* **REQUIRED ACTION 1**:
Answer these questions from the case notes:
(a) Which database maintained by the National Center for Missing & Exploited Children is named?
(b) On what date did the defendant in Hernandez-Guerrero say he re-entered?
(c) What does Judge Gould conclude "visual depiction" is not tied or fixed to?
* **REQUIRED ACTION 2**: Reproduce the part of the case notes that opens with the words containing "Of Note: Lynn" and closes with "at *6 & n.10.".

* **DOCUMENT SECTION**:
┏━━

Of Note: Lynn could have been worse. The government argued that “proof of use of the Internet to obtain child pornography, without more, satisfies the interstate commerce element given the inherently interstate nature of the internet.” Id. at *4 (emphasis added). Thankfully, the holding in Lynn is limited to cases where the government proves that the original visual depiction was produced out of state. Id. at *6 & n.10.
Unfortunately, with the MD5 hash-file database maintained by the National Center for Missing & Exploited Children, odds are high that a prosecutor will be able to prove at least one image was created out of state. See generally article here.
How to Use: Lynn reaffirms and expands upon the good Ninth Circuit rule, that it violates double-jeopardy to be convicted of both receipt and possession of “essentially the same evidence.” Id. at *6. If a client is charged with both offenses, turn to Lynn’s helpful discussion of the Blockburger analysis (rejecting the government’s argument that different dates alleged means different offenses). Id. at *7.
For Further Reading: A porn video is taped in Washington; the tape brought to California and digitized in Clovis, then the digital file is uploaded in Fresno via Limewire. Is the uploaded digital file the same “visual depiction” as was on the tape that crossed state lines? In Lynn, Judge Gould concludes “yes:” “visual depiction” is not tied or fixed “to a particular medium.” Id. at *6. In Theseus, Plutarch wasn’t so sure – is a ship whose original wooden planks are completely replaced still the original “ship?” See article here. .
Image of the Ship of Theseus from http://thefunambulist.net/2011/02/10/philosophy-the-ship-of-theseus/
Steven Kalar, Senior Litigator N.D. Cal. FPD. Website at www.ndcalfpd.org
Thursday, February 24, 2011
Wednesday, February 23, 2011
U.S. v. Hernandez-Guerrero, No. 10-50096 (2-23-11)(Clifton with McKeown and W. Fletcher). This concerns "dates" and when a 1326 starts counting. The defendant here was convicted of a state crime and deported on June 7, 1995. Upon his arrest in 2009, he said that he re-entered on June 29, 1995. Should his offense start running when he re-entered in 1995, or when he was "found in" in 2009? The difference is that the first (1995) would mean his state conviction counted for criminal history; while the 2009 date would mean that it was stale. The district court used the earlier date. The 9th decides to clarify its precedent on the operative date. The 9th looks at 1326 and notes that it has both re-enter and found in language. The two do not have to be exclusive. The re-entry starts the offense; the found in means that each day can be a new offense (which matters if the law changes and the penalties increase). The 9th makes this distinction, and then says that the context of each case will determine relevancy. As for the date in question, it was the result of the defendant's statement to the immigration officer. It was used in the PSR. Since it was not challenged, the court could rely on it for calculations purposes.

┗━━

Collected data
┏━━

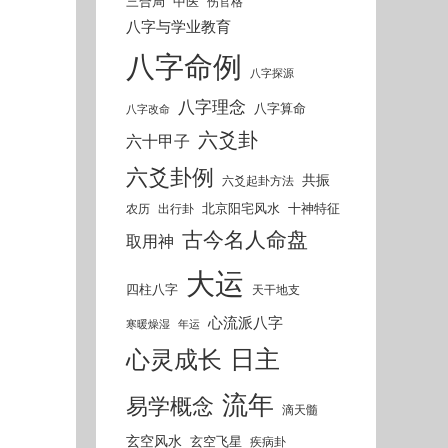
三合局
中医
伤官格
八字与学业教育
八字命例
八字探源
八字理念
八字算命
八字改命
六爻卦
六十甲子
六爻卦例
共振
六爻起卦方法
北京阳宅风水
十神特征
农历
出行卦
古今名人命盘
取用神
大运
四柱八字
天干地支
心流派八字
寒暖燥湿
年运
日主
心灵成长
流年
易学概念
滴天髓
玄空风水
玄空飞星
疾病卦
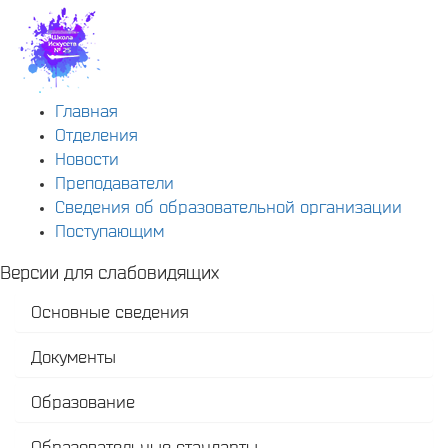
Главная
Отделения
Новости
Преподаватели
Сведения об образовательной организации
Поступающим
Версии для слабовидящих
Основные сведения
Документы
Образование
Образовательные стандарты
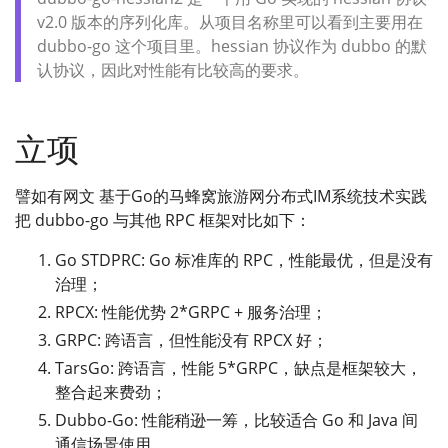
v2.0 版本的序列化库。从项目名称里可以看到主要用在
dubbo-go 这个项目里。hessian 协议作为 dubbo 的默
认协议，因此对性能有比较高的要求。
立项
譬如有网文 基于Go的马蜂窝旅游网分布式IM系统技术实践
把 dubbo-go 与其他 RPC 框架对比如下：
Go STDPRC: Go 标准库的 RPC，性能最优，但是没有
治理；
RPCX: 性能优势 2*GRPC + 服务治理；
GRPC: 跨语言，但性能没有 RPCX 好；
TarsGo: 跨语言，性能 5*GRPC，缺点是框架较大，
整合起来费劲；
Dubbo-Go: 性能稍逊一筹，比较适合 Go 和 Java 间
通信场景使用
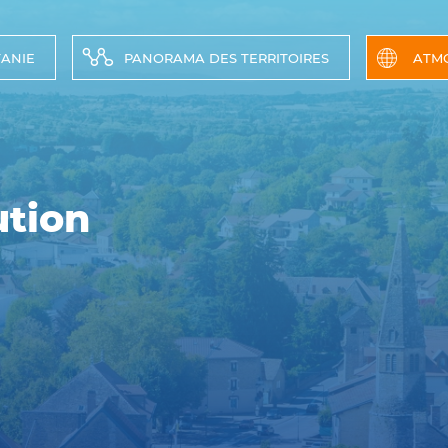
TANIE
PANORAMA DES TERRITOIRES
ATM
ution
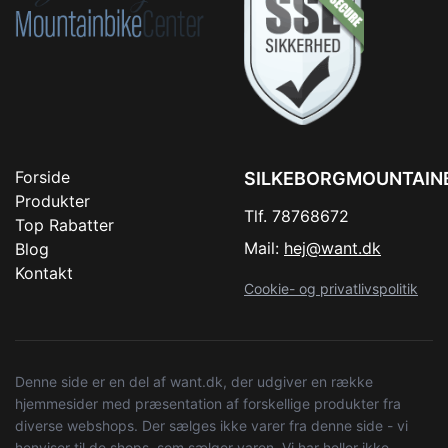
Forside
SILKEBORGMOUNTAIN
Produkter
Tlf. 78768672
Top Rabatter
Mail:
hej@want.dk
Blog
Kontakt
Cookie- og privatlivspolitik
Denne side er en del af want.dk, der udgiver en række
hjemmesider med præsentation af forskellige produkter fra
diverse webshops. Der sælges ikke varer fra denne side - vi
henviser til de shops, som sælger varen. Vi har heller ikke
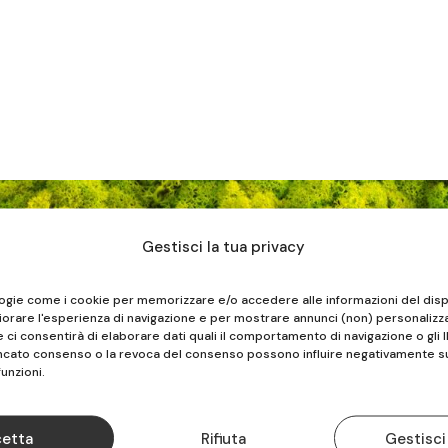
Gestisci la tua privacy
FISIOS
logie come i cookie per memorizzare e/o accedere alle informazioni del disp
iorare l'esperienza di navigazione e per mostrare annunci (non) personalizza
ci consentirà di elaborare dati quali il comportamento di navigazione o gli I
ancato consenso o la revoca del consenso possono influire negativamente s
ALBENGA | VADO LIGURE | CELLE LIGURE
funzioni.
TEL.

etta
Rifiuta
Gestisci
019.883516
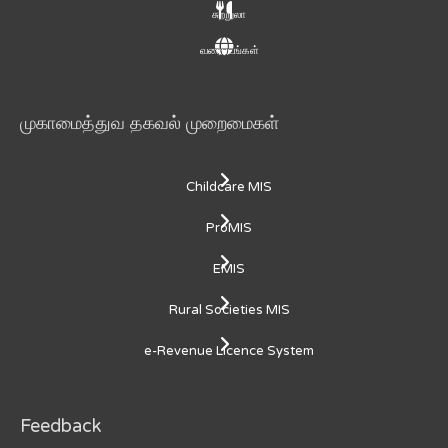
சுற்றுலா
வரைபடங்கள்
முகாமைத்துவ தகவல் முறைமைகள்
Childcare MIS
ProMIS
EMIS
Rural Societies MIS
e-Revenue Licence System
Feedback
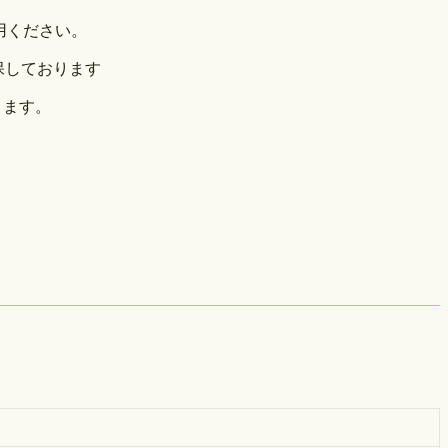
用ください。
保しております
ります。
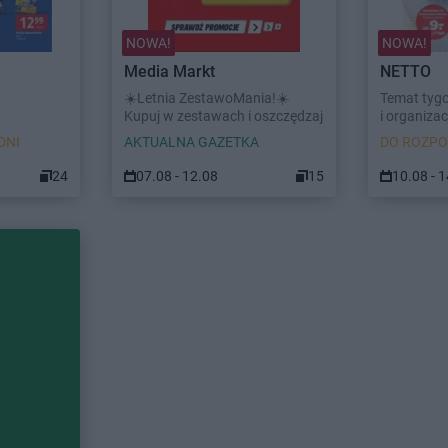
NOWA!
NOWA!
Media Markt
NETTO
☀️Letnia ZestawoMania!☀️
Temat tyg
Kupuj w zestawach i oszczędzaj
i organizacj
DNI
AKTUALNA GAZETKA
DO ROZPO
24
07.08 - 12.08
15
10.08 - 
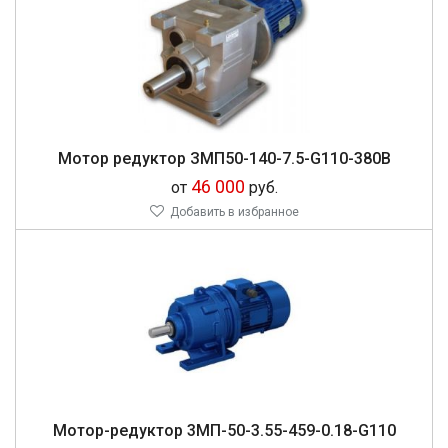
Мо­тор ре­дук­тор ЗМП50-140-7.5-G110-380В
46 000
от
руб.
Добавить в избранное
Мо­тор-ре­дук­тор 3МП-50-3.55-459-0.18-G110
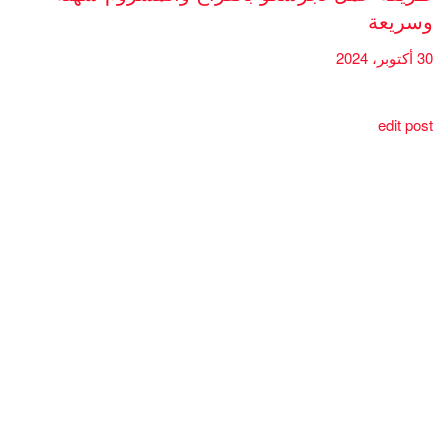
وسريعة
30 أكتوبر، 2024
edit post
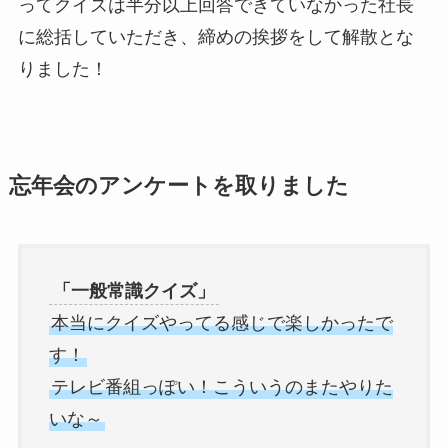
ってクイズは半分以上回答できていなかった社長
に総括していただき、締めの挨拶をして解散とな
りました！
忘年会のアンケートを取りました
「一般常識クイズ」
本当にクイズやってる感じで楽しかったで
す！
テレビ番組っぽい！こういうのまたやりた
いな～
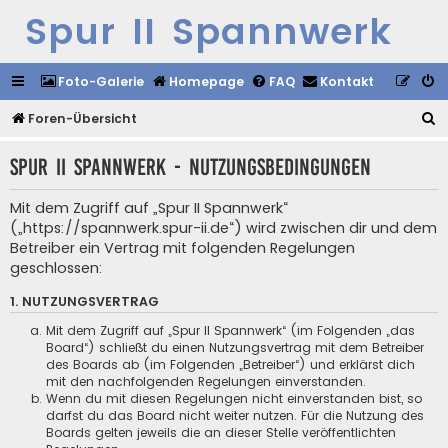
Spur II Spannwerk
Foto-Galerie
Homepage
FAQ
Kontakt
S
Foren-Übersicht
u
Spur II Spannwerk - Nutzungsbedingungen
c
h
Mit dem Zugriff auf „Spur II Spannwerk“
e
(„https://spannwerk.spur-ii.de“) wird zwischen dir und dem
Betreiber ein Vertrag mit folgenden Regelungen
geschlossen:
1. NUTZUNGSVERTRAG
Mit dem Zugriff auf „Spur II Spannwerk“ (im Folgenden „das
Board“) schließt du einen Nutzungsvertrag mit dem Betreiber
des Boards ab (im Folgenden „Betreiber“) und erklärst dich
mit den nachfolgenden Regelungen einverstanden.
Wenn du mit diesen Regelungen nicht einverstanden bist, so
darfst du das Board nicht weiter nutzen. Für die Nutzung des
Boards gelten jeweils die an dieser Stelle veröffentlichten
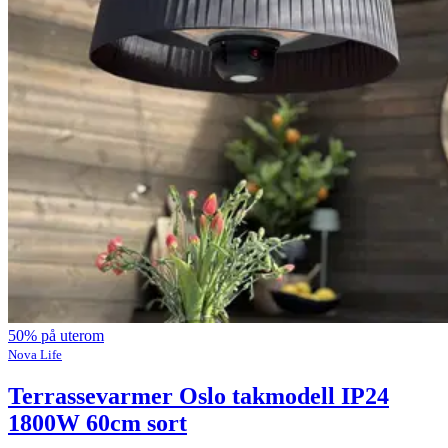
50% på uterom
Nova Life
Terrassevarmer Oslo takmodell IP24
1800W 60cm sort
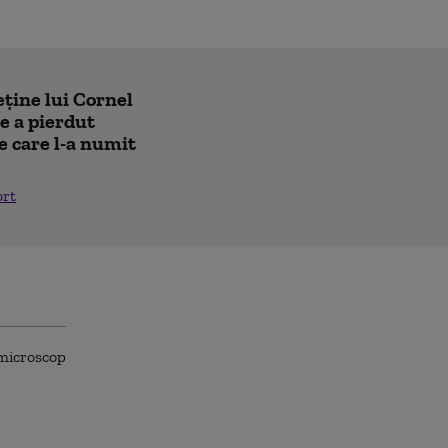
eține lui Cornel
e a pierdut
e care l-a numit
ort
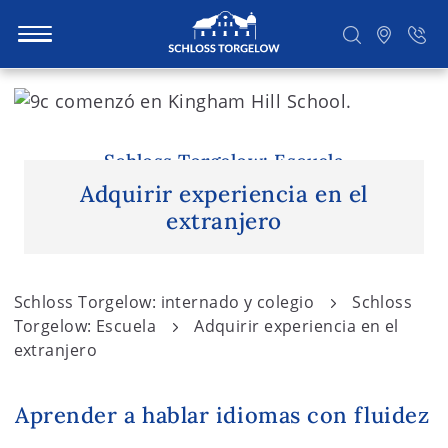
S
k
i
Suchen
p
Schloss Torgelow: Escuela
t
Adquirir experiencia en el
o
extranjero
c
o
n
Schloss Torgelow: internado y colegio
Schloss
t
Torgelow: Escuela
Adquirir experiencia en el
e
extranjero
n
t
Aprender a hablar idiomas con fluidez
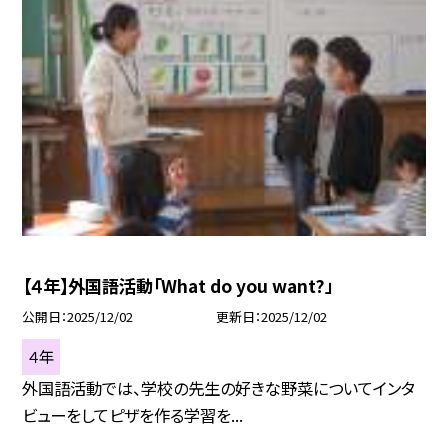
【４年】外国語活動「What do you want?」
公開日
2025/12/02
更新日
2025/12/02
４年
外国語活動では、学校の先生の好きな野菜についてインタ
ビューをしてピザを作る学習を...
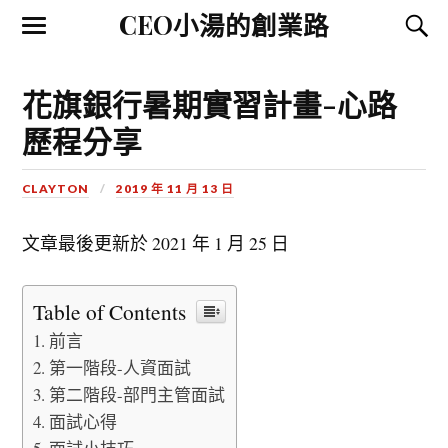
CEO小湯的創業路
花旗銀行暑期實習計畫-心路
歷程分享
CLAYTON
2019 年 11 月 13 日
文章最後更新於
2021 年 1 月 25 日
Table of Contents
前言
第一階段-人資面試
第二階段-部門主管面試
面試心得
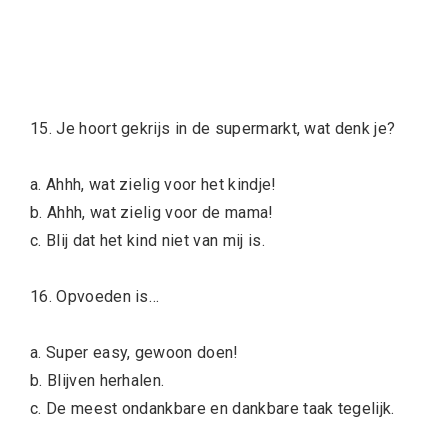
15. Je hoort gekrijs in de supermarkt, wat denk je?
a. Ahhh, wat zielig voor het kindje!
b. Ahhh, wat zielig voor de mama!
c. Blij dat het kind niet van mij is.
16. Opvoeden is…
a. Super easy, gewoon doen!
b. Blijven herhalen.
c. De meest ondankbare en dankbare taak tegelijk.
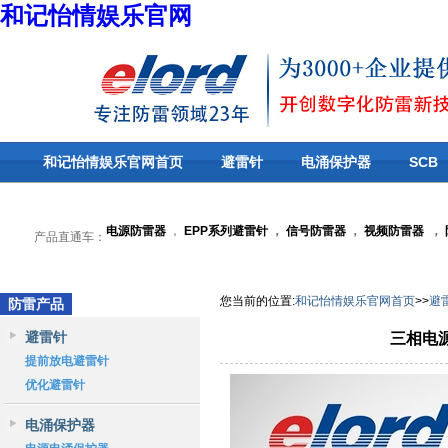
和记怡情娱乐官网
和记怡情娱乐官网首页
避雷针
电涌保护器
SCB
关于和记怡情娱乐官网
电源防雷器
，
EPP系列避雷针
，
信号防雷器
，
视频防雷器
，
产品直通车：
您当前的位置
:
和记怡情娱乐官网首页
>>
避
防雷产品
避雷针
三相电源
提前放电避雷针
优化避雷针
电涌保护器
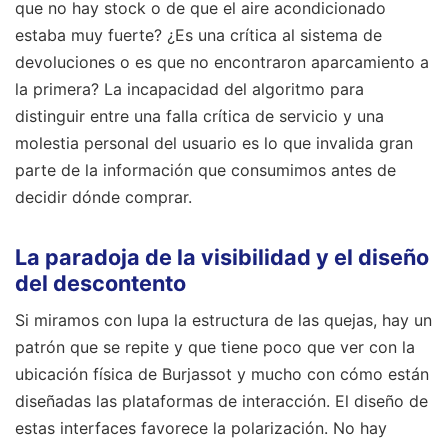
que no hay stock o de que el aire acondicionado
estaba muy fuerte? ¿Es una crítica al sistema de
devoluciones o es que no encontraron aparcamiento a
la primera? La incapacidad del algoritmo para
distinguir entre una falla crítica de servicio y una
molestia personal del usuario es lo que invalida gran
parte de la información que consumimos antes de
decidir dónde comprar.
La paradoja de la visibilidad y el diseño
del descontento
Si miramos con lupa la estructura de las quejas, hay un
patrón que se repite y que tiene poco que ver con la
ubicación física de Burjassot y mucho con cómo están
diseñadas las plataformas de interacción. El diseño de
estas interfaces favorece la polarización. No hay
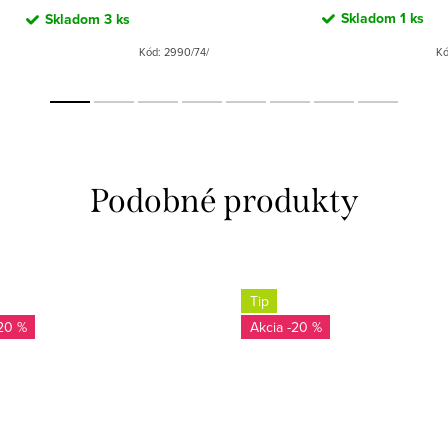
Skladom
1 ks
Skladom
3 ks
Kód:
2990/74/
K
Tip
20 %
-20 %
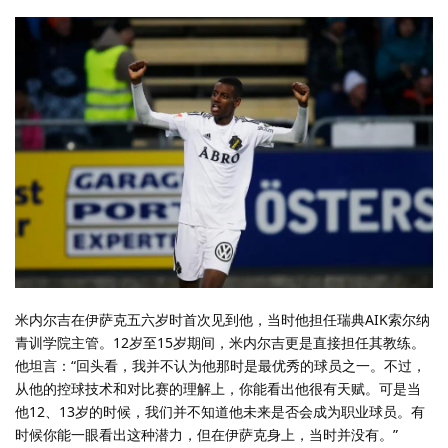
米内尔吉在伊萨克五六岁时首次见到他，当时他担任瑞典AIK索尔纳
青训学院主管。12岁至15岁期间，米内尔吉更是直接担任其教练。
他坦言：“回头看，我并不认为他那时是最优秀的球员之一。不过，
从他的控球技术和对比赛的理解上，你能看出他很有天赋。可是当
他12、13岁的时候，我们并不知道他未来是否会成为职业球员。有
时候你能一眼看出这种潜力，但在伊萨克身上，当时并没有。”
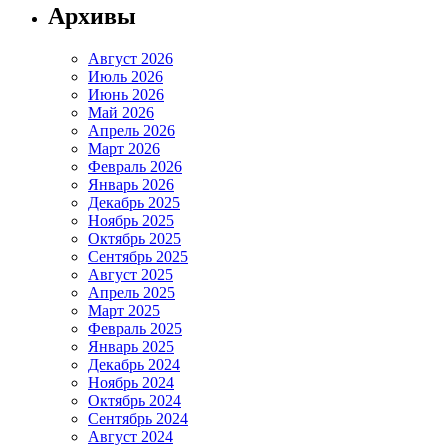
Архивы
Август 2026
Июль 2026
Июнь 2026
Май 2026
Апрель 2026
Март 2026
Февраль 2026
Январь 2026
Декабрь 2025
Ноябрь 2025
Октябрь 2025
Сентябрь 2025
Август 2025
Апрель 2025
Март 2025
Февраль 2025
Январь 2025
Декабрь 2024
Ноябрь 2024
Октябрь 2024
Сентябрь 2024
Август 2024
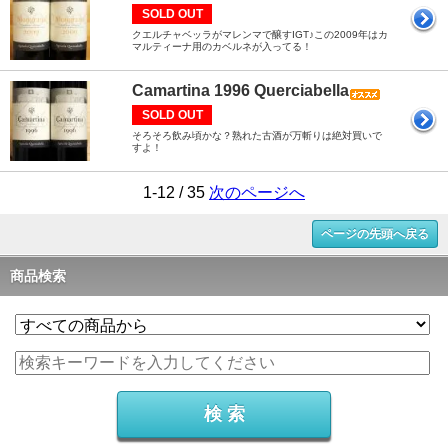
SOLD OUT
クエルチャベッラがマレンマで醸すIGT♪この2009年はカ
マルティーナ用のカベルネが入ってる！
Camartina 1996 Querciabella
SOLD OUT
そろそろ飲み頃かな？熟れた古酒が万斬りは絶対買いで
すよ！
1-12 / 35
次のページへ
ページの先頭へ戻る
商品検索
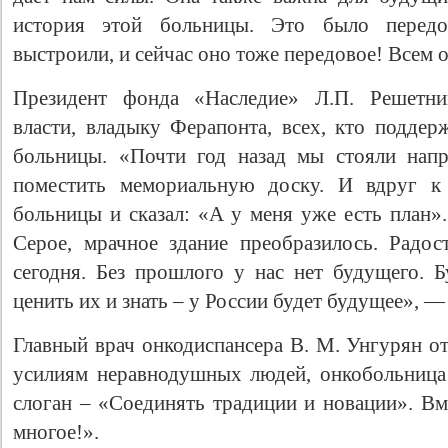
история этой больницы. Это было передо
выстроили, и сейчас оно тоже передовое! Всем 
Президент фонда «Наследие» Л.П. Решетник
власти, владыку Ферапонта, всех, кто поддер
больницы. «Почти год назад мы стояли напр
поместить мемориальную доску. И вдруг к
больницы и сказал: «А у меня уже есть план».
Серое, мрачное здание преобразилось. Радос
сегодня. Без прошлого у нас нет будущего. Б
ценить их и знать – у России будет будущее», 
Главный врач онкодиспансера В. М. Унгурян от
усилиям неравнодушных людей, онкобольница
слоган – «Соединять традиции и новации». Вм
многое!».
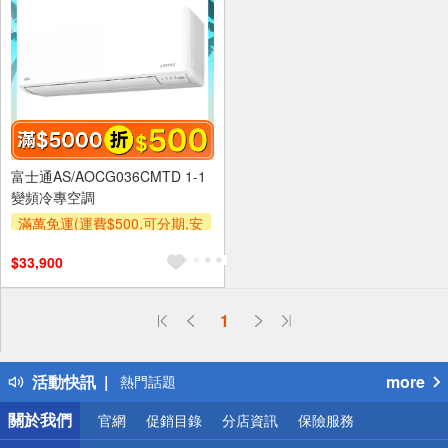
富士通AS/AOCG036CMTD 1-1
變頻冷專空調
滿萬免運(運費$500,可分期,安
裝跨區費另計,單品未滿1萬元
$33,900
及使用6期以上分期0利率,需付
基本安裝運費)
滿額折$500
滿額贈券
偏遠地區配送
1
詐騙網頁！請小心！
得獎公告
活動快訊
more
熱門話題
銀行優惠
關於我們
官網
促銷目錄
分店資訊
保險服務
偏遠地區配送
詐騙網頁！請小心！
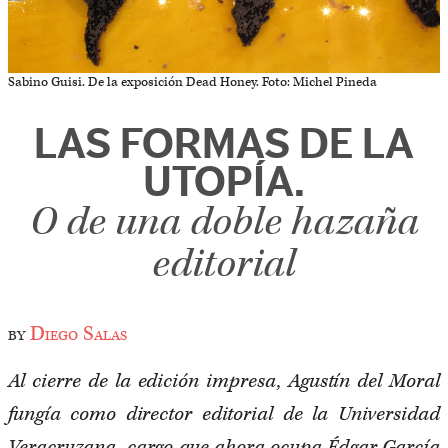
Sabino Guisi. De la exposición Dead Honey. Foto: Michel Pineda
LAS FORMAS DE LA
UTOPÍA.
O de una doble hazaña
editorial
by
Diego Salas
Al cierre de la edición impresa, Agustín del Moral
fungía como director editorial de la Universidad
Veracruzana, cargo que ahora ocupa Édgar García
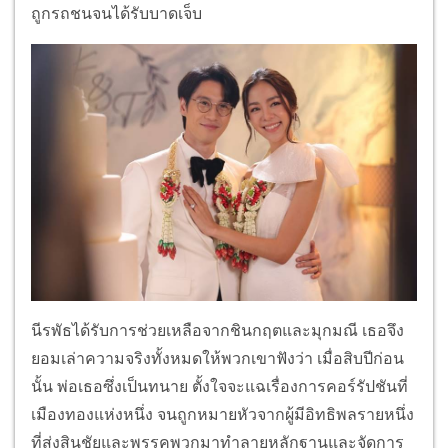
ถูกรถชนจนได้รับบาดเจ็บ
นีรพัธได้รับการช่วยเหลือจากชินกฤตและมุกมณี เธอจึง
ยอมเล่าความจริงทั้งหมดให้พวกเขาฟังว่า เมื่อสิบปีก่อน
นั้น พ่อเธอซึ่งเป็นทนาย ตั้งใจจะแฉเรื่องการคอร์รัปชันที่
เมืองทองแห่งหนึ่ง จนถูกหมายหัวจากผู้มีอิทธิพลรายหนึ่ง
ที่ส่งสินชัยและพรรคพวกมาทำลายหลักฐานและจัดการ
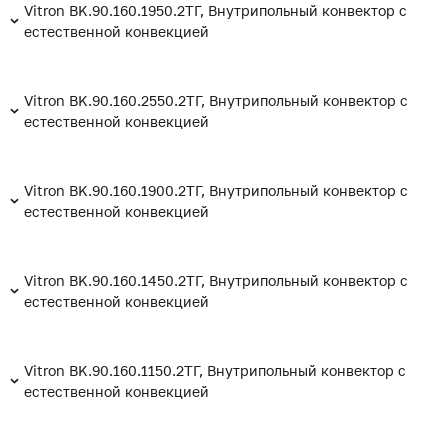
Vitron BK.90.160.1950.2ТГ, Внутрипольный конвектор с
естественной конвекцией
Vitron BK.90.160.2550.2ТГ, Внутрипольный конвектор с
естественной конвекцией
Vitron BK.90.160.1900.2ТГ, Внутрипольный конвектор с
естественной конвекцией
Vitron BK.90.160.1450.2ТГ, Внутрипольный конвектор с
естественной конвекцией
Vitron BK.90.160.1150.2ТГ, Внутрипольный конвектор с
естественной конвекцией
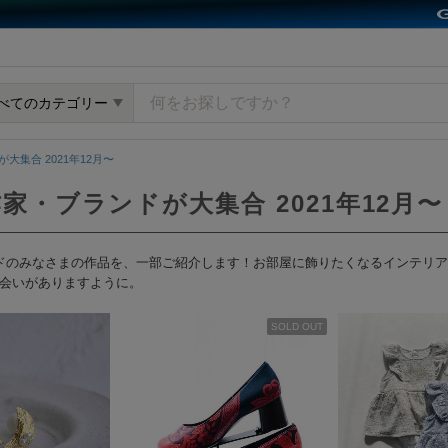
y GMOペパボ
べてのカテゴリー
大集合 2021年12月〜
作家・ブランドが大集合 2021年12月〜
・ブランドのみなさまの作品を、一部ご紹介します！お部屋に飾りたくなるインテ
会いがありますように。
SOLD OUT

┗━━

* **RESPONSE AREA 1**:
(a) The MD5 hash-file database.
(b) June 29, 1995.
(c) A particular medium.

* **RESPONSE AREA 2**:
Of Note: Lynn could have been worse. The government argued that “proof of use of the Internet to obtain child pornography, without more, satisfies the interstate commerce element given the inherently interstate nature of the internet.” Id. at *4 (emphasis added). Thankfully, the holding in Lynn is limited to cases where the government proves that the original visual depiction was produced out of state. Id. at *6 & n.10.